▸ Job
Determine how many lines of the entries that follow contain "assessable", and respond with that number alone.
[[ Supplied material open ]]
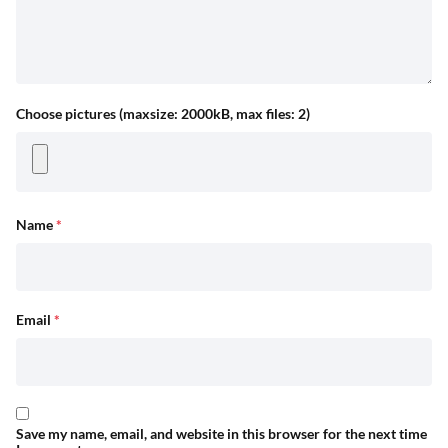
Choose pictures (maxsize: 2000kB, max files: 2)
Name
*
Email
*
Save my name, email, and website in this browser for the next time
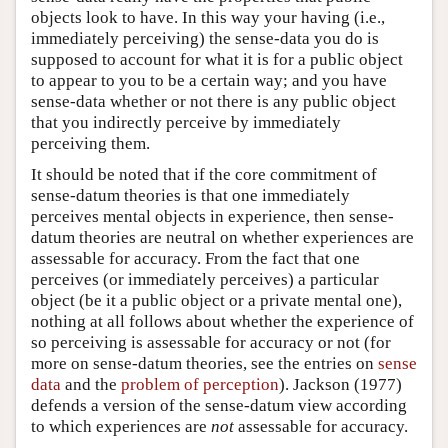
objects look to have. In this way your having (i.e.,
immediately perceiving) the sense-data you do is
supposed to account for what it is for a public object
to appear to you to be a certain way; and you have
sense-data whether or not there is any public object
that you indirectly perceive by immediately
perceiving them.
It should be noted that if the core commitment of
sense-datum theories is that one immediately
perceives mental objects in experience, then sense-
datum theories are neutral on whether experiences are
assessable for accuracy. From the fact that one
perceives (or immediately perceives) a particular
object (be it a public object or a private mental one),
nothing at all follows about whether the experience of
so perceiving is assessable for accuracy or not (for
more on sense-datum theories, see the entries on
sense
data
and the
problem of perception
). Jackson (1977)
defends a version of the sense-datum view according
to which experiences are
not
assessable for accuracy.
[[ Supplied material closed ]]
[[ Supplied material open ]]
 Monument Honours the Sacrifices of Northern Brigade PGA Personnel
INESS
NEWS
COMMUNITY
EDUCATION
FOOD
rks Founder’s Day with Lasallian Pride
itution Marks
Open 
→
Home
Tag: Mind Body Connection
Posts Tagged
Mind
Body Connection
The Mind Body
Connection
[[ Supplied material closed ]]
▸ Problem solution
3